BY CARA ANNA
NAIROBI, Kenya (AP) — As the U.S. government was considering Kenya to lead a multinational force in Haiti, it was also openly warning Kenyan police officers against violent abuses. Now 1,000 of those officers might head to Haiti to take on gang warfare.
It’s a challenging turn for a police force long accused by rights watchdogs of killings and torture, including gunning down civilians during Kenya’s COVID-19 curfew. One local group confirmed that officers fatally shot more than 30 people in July, all of them in Kenya’s poorest neighborhoods, during opposition-called protests over the rising cost of living.
“We are saddened by the loss of life and concerned by high levels of violence, including the use of live rounds” during those protests, the U.S. said in a joint statement with 11 other nations in mid-July.

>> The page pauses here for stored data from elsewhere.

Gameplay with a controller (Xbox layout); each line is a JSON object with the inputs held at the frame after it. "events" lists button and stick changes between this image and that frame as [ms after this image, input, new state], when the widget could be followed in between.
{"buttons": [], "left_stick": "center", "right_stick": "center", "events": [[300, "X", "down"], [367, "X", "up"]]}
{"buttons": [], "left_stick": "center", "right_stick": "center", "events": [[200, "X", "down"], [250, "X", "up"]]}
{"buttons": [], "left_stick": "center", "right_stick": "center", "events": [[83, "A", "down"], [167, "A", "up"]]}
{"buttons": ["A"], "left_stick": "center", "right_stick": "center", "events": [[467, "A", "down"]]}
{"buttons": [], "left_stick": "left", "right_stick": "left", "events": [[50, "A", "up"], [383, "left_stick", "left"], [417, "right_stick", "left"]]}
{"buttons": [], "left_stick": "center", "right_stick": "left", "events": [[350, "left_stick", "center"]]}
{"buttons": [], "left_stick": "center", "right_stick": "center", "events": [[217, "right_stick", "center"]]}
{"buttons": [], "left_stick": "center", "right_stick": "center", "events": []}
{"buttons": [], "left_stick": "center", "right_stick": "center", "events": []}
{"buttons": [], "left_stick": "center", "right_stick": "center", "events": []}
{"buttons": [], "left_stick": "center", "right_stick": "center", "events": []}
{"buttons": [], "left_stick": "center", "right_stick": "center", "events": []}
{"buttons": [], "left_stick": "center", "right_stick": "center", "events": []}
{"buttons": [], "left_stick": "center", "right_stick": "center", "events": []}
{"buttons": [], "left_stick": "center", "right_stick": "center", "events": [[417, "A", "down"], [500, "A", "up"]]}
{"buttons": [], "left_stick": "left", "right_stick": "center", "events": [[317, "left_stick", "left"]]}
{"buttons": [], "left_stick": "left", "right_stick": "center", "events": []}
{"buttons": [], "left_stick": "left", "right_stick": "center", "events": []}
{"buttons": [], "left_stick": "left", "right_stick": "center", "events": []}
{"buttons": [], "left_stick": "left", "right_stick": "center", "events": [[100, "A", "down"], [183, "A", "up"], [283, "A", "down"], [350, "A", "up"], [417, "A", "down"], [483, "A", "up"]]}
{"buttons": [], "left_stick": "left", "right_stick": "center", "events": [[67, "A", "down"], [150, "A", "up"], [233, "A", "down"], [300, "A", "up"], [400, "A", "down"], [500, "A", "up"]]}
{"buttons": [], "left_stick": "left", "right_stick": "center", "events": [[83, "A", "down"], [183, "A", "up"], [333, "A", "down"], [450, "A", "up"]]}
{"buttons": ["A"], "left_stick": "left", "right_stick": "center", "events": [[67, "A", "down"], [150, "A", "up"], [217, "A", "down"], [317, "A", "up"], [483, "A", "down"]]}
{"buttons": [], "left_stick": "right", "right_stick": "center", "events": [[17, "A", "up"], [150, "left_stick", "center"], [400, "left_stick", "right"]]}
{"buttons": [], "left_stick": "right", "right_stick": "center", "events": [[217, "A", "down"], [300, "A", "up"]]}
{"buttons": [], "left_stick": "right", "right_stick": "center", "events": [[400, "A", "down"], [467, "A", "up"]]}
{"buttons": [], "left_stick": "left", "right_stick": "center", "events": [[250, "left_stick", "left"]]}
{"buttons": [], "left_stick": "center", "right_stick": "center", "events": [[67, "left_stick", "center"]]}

Now the U.S., as this month’s president of the U.N. Security Council, is preparing to put forward a resolution to authorize a mission in Haiti led by Kenyan police, who have relatively little overseas experience in such large numbers and don’t speak French, which is used in Haiti.
“This is not a traditional peacekeeping force,” the U.S. ambassador to the U.N., Linda Thomas-Greenfield, said Tuesday.
For more than nine months, the U.N. had appealed unsuccessfully for a country to lead an effort to restore order to the poorest nation in the Western Hemisphere.